*Job item*: Reproduce all of the entries below verbatim, leaving out the pictures.

(Stored entries)
※ ※ ※
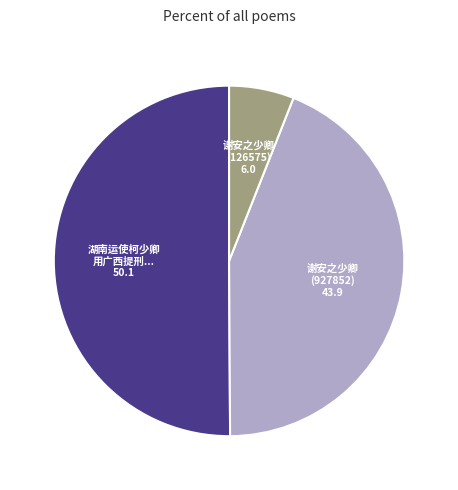

Rank the categories by value from lowest to highest.

谢安之少卿 (126575), 谢安之少卿 (927852), 湖南运使柯少卿 用广西提刑...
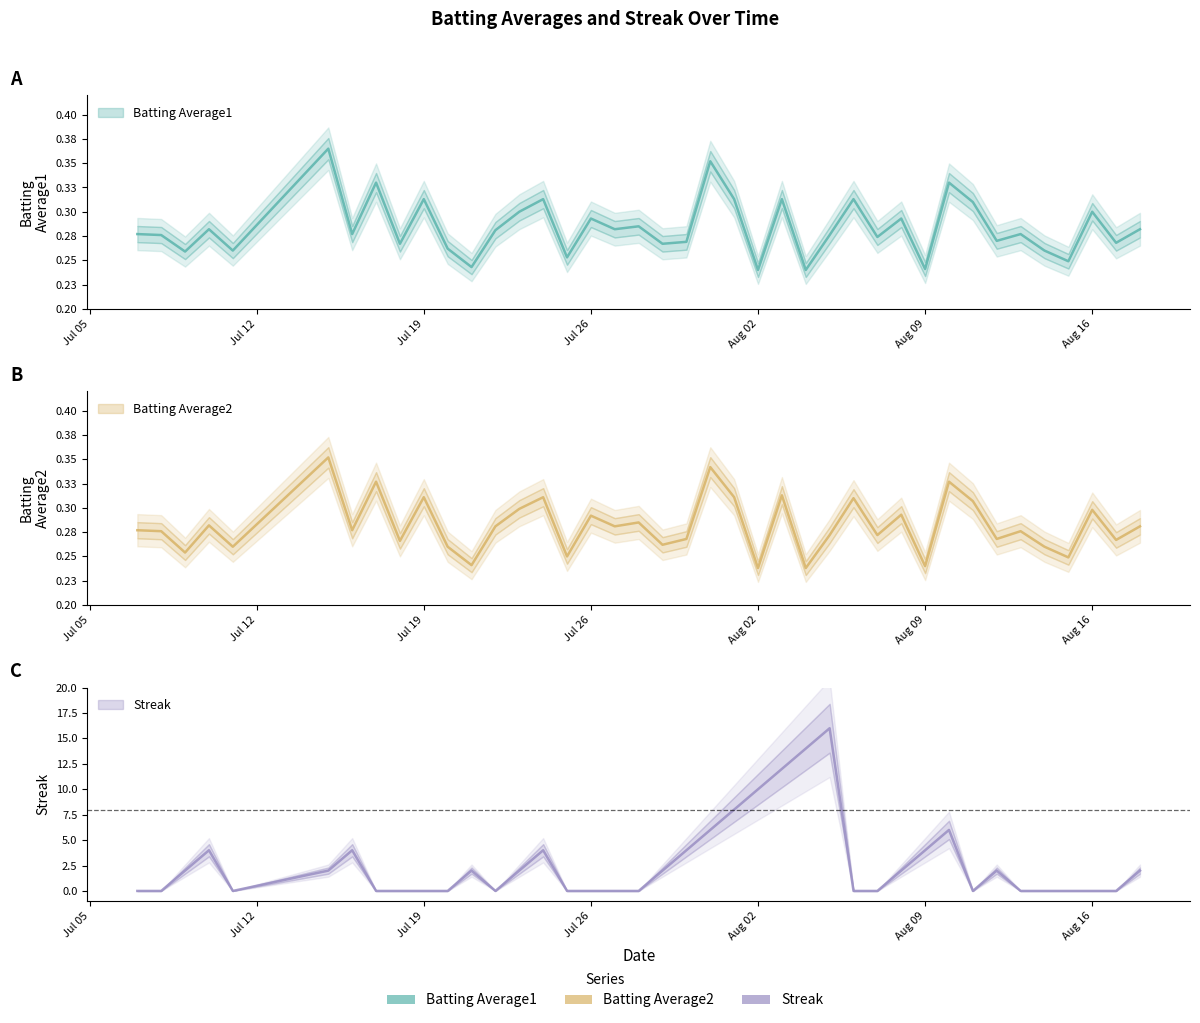

How many data points does each series have?

40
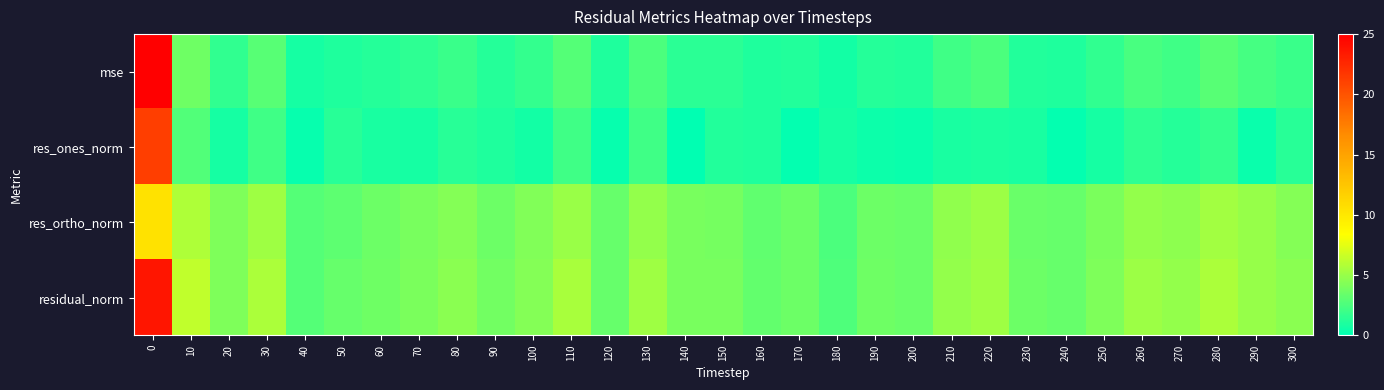

Reading left to right, transcribe all the data shown in this chart.

mse: 0=50.8	10=3.6	20=1.6	30=2.9	40=0.7	50=1.0	60=1.2	70=1.5	80=1.9	90=1.3	100=1.7	110=2.7	120=1.0	130=2.5	140=1.4	150=1.5	160=1.0	170=1.2	180=0.6	190=1.2	200=1.1	210=2.1	220=2.4	230=1.1	240=1.0	250=1.6	260=2.3	270=2.1	280=2.9	290=2.3	300=1.9
res_ones_norm: 0=21.2	10=2.7	20=0.7	30=2.1	40=0.3	50=1.3	60=0.8	70=0.7	80=1.3	90=1.0	100=0.6	110=2.1	120=0.3	130=2.1	140=0.0	150=1.2	160=1.1	170=0.1	180=0.8	190=0.5	200=0.3	210=0.9	220=0.9	230=0.8	240=0.1	250=0.8	260=1.5	270=1.2	280=1.7	290=0.3	300=1.3
res_ortho_norm: 0=10.4	10=5.7	20=4.1	30=5.2	40=2.8	50=3.1	60=3.5	70=4.0	80=4.4	90=3.6	100=4.3	110=5.1	120=3.4	130=4.8	140=4.0	150=3.8	160=3.1	170=3.6	180=2.5	190=3.6	200=3.4	210=4.7	220=5.1	230=3.4	240=3.4	250=4.1	260=4.9	270=4.6	280=5.4	290=5.0	300=4.3
residual_norm: 0=23.6	10=6.3	20=4.2	30=5.6	40=2.8	50=3.3	60=3.6	70=4.1	80=4.6	90=3.7	100=4.3	110=5.5	120=3.4	130=5.3	140=4.0	150=4.0	160=3.3	170=3.6	180=2.6	190=3.6	200=3.5	210=4.8	220=5.2	230=3.5	240=3.4	250=4.2	260=5.1	270=4.8	280=5.6	290=5.0	300=4.5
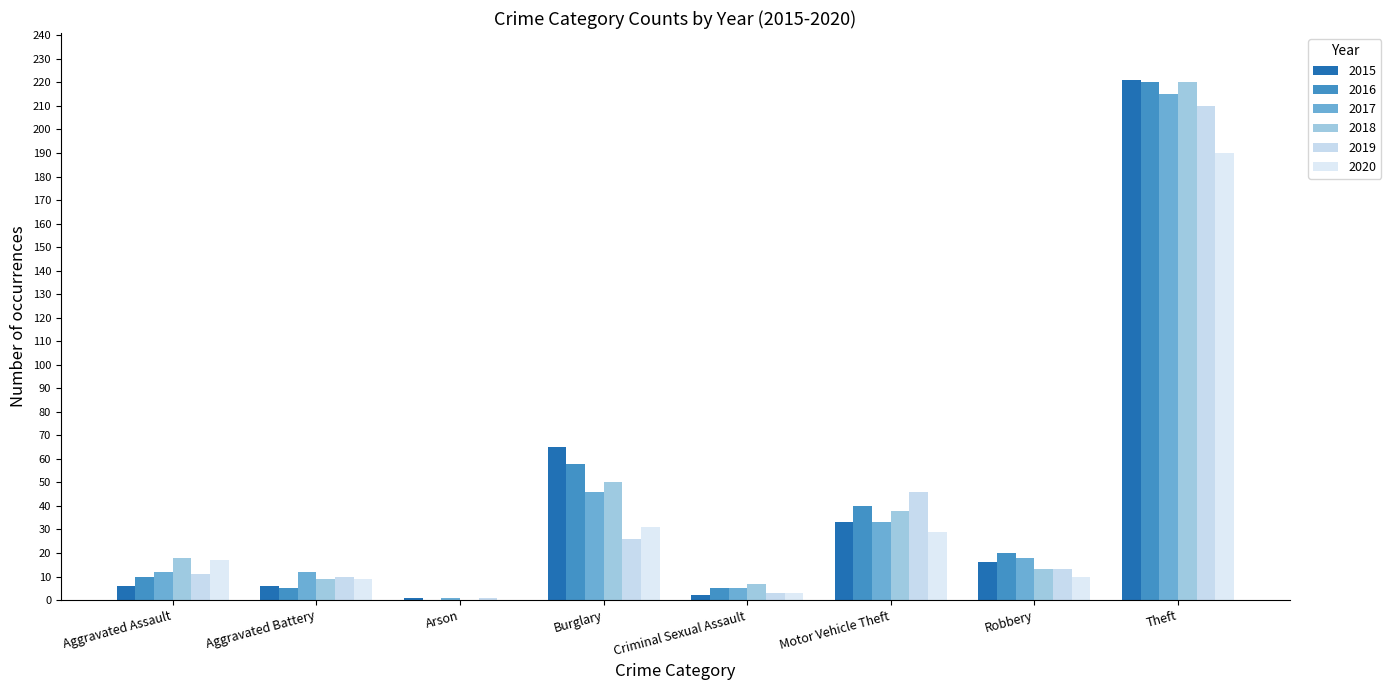

How many categories are shown in the chart?

8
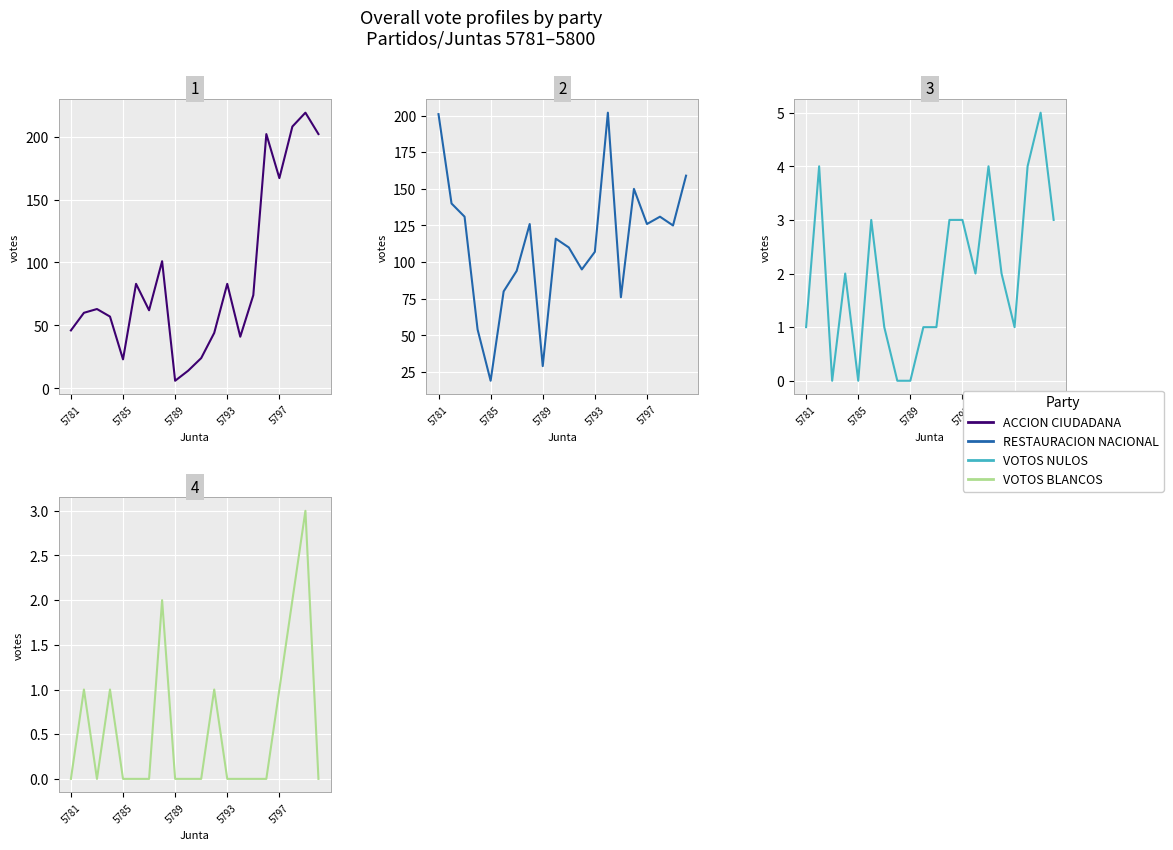

True or false: RESTAURACION NACIONAL has a value of 202 at 13.

True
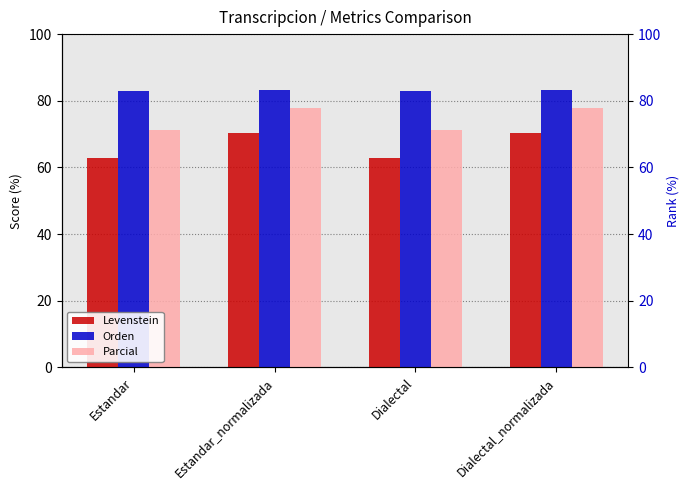

Which has a higher value, Dialectal_normalizada or Estandar?

Dialectal_normalizada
※ ※ ※
*Response to the exercise*:
Rank the categories by value from lowest to highest.

谢安之少卿 (126575), 谢安之少卿 (927852), 湖南运使柯少卿 用广西提刑...

How many data points does each series have?

40

Reading left to right, transcribe all the data shown in this chart.

mse: 0=50.8	10=3.6	20=1.6	30=2.9	40=0.7	50=1.0	60=1.2	70=1.5	80=1.9	90=1.3	100=1.7	110=2.7	120=1.0	130=2.5	140=1.4	150=1.5	160=1.0	170=1.2	180=0.6	190=1.2	200=1.1	210=2.1	220=2.4	230=1.1	240=1.0	250=1.6	260=2.3	270=2.1	280=2.9	290=2.3	300=1.9
res_ones_norm: 0=21.2	10=2.7	20=0.7	30=2.1	40=0.3	50=1.3	60=0.8	70=0.7	80=1.3	90=1.0	100=0.6	110=2.1	120=0.3	130=2.1	140=0.0	150=1.2	160=1.1	170=0.1	180=0.8	190=0.5	200=0.3	210=0.9	220=0.9	230=0.8	240=0.1	250=0.8	260=1.5	270=1.2	280=1.7	290=0.3	300=1.3
res_ortho_norm: 0=10.4	10=5.7	20=4.1	30=5.2	40=2.8	50=3.1	60=3.5	70=4.0	80=4.4	90=3.6	100=4.3	110=5.1	120=3.4	130=4.8	140=4.0	150=3.8	160=3.1	170=3.6	180=2.5	190=3.6	200=3.4	210=4.7	220=5.1	230=3.4	240=3.4	250=4.1	260=4.9	270=4.6	280=5.4	290=5.0	300=4.3
residual_norm: 0=23.6	10=6.3	20=4.2	30=5.6	40=2.8	50=3.3	60=3.6	70=4.1	80=4.6	90=3.7	100=4.3	110=5.5	120=3.4	130=5.3	140=4.0	150=4.0	160=3.3	170=3.6	180=2.6	190=3.6	200=3.5	210=4.8	220=5.2	230=3.5	240=3.4	250=4.2	260=5.1	270=4.8	280=5.6	290=5.0	300=4.5

How many categories are shown in the chart?

8

True or false: RESTAURACION NACIONAL has a value of 202 at 13.

True

Which has a higher value, Dialectal_normalizada or Estandar?

Dialectal_normalizada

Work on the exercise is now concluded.